Ovide se leva, arpenta la chambre. C’était un bel appartement haussmannien, le vieux parquet craquait sous ses pieds. Iel arborait un boxer mauve. Son corps était mince, on voyait ses côtes. Aucun poil. Des cicatrices brunes sous sa poitrine. La lumière abondait dans le salon, iel baissa les stores. Noir complet. Iel actionna l’interrupteur général. Les gigantesques lustres inondèrent la pièce d’une lumière bleue, sombre. Des bouteilles accumulées sur l’ancienne cheminée. Iel regrettait que jadis on ait décidé de condamner cette cheminée, mais d’un autre côté, iel aurait sans doute foutu le feu à l’endroit si c’était encore possible. Iel se posa la question, en tout cas. L’instant d’après, iel ne se la posa plus. Tequila, rhum, vodka, vin rouge… Martini. C’était ce qu’iel préférait. Il en restait un peu. Mosé traînait toujours au lit, iel l’entendait qui remuait, les lattes du sommier couinaient. Lui aussi devait sentir que cette histoire était sans issue et qu’il y aurait des conséquences.
— Qu’est-ce que tu fais ?
— Je me sers un verre.
— Tu crois vraiment que c’est l’heure ?
— Quelle heure est-il ?
— Je ne sais pas.
— Bon, bon.
Il n’y avait plus de verre propre. Ovide en rinça un, puis s’assit derrière le bar. C’était un beau bar aux motifs asiatiques, iel en avait hérité, aujourd’hui sa grand-mère lui manquait. C’était vraiment un beau meuble, si bien qu’iel l’avait gardé, sans même penser à estimer de sa valeur sur le marché. Ça ne lui avait pas traversé l’esprit à l’époque, seulement les temps changeaient, c’était indéniable. La misère s’accentuaient, iel vivait sous les deniers d’un protecteur qu’iel mystifiait dans son propre lit, dans sa propre maison. Bientôt iel aurait besoin d’argent. Pour quoi faire, pour aller où ? Iel n’en avait pas la moindre foutue idée.
— Il reste du Gin ?
Mosé avait revêtu le peignoir d’Isis, un joli peignoir pourpre très moelleux. Et ses claquettes aussi. Il ne se gênait pas, il était comme ça, Mosé ; un peu chez lui partout. Ovide ne releva pas, iel n’avait pas la force de partir sur un esclandre ; pas à une heure si matinale.
— Je croyais qu’il était trop tôt, grommela-t-iel.
— Il est bientôt dix-sept heures.
— Comment ? Ce n’est pas possible.
— J’ai vérifié sur mon portable.
Ovide frotta son visage englué, passa une main dans ses cheveux bleus.
— Mosé, il faut vraiment que tu me laisses, maintenant. Je fais une attaque de panique.
— Nous avons tout le temps pour discuter, dit Mosé, comme s’il n’avait rien entendu. Si nous arrivons au club avant onze heures, on va nous traiter comme des pestiférés, et ça, c’est hors de question.

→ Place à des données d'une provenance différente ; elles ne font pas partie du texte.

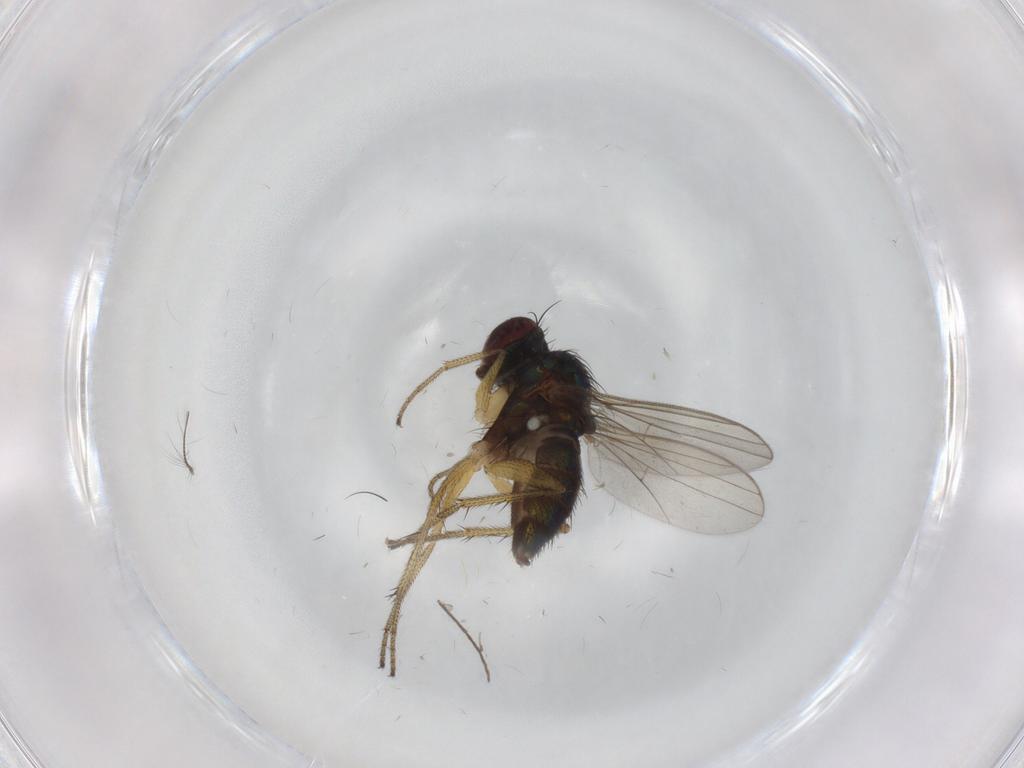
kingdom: Animalia
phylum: Arthropoda
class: Insecta
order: Diptera
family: Chironomidae
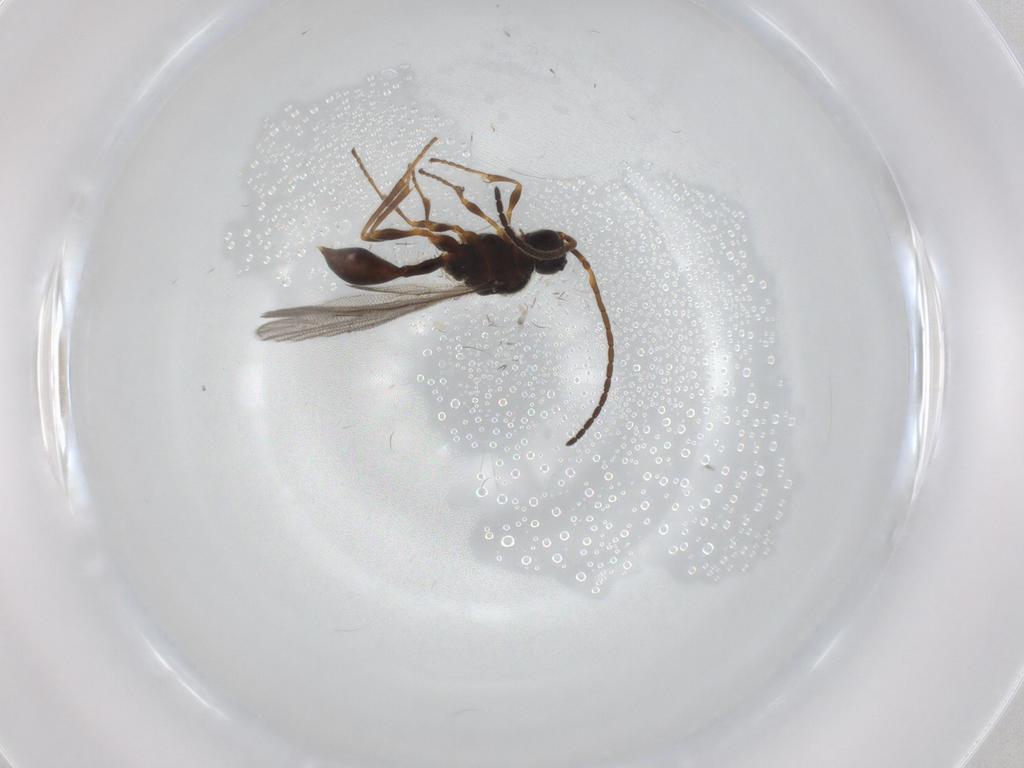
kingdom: Animalia
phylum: Arthropoda
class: Insecta
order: Hymenoptera
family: Diapriidae
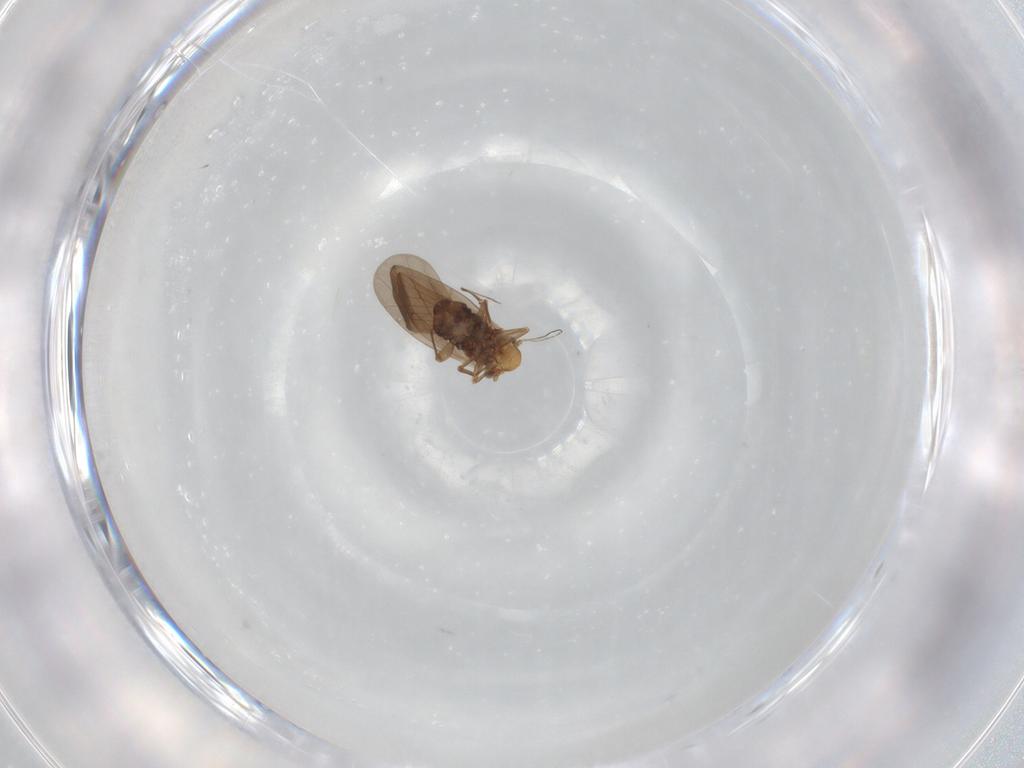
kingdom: Animalia
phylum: Arthropoda
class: Insecta
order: Psocodea
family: Lepidopsocidae
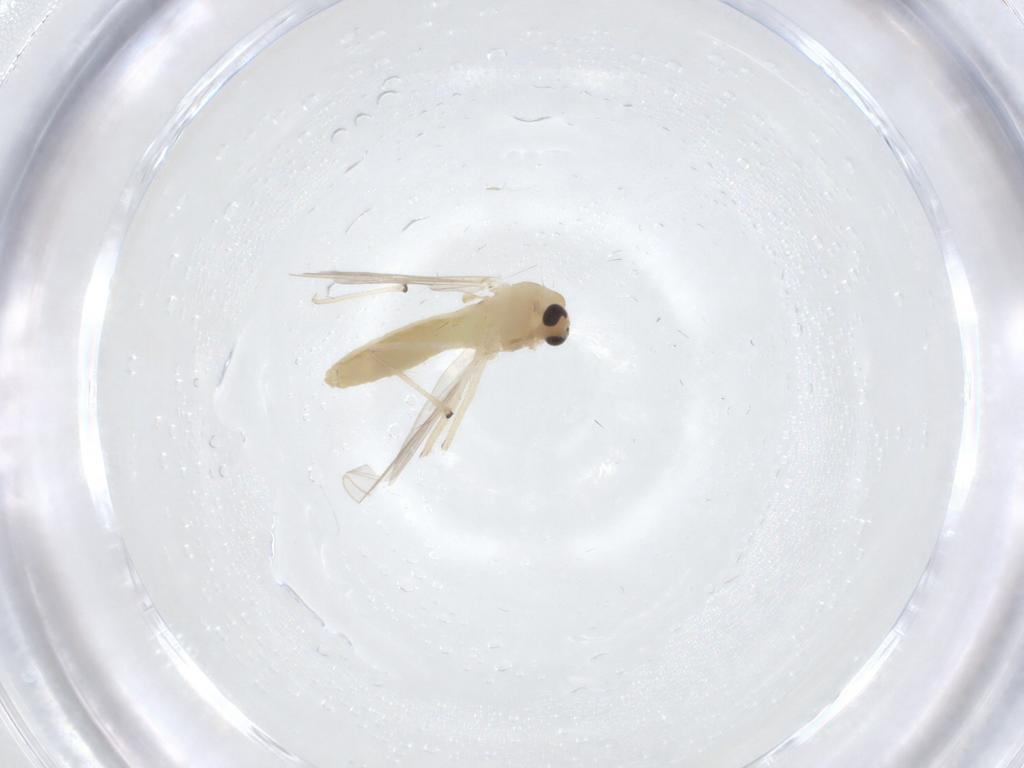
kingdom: Animalia
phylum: Arthropoda
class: Insecta
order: Diptera
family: Chironomidae
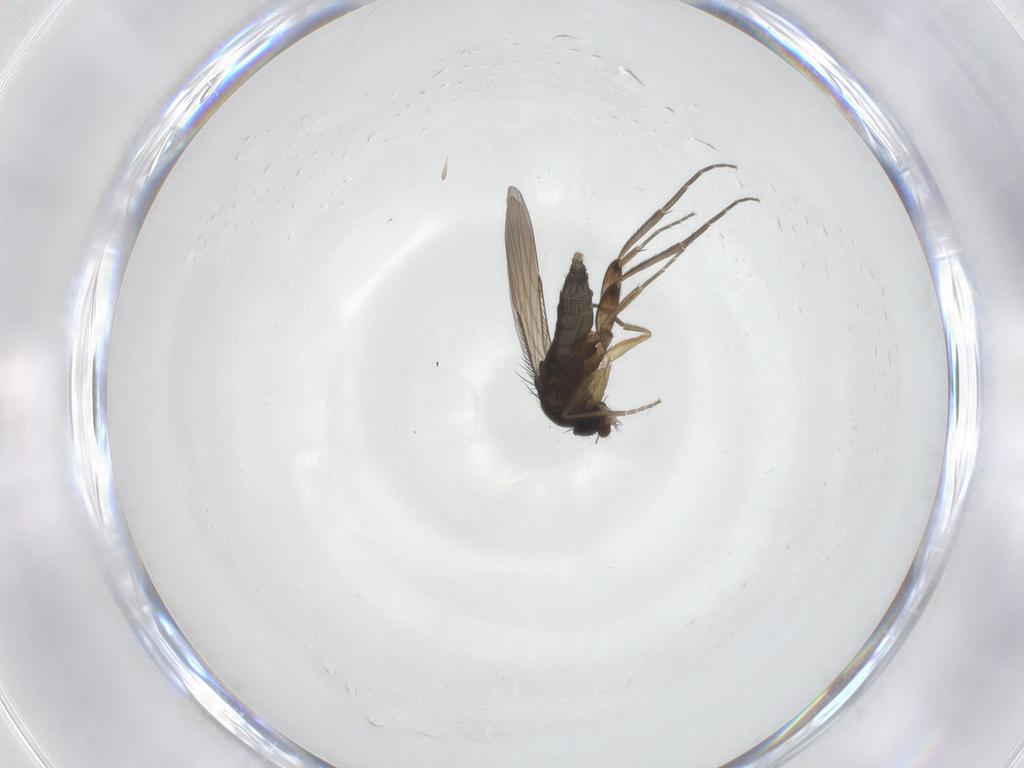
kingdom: Animalia
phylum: Arthropoda
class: Insecta
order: Diptera
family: Phoridae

Ovide sentit que son visage chauffait. Ses mains moites tremblaient. Mosé se servit un gin et s’installa en face de lui. Il souriait, il était radieux, même si en vérité il était très laid. Il soupira. Un soupir apaisé. Sur le bar, il y avait un couteau qui avait servit à couper des citrons verts la veille au soir. Ovide regarda le couteau. Iel était ulcéré.e par le fait que des outils du quotidien, conçu des milliards d’années plus tôt, avait servi à la mort de tant d’hommes. Des égorgements, des balafres, des yeux crevés, des organes percés. Toutes les choses dont on a besoin nous font mourir, devisa-t-iel avec horreur. Iel n’était pas au top de sa forme.
— Il n’y aura pas de club ce soir, rétorqua-t-iel.
— Pas de club ?
— Pas de club, affirma Ovide. Nous y avons déjà été hier soir, nous sommes rentrés à l’aube.
— On ne s’en souvient plus, dit Mosé, sarcastique.
— Ça ne veut pas dire qu’on n’y est pas allés.
— Je te trouve prétentieux.
— Ah oui ?
— Excessivement prétentieux, ajouta Mosé.
— Alors enlève ce peignoir.
Mosé le fit. Maintenant il était nu sous la lumière bleue. Ce lustre est vraiment énorme, songea Ovide. Il doit peser des tonnes, il pourrait tomber et écraser ce fils de pute. L’écrabouiller. Iel aurait voulu que ça se fasse, mais ça n’arriva pas. Mosé attendait là, nu comme un ver. Ovide déporta son regard vers les stores, sinon iel allait avoir envie, encore.
— Viens-là, dit Mosé.
Iel se laissa faire. Iel ne pouvait pas s’en empêcher.
Quelqu’un le forçait à faire ces choses.
Quelque chose de définitif s’agitait dans son corps transitionnel.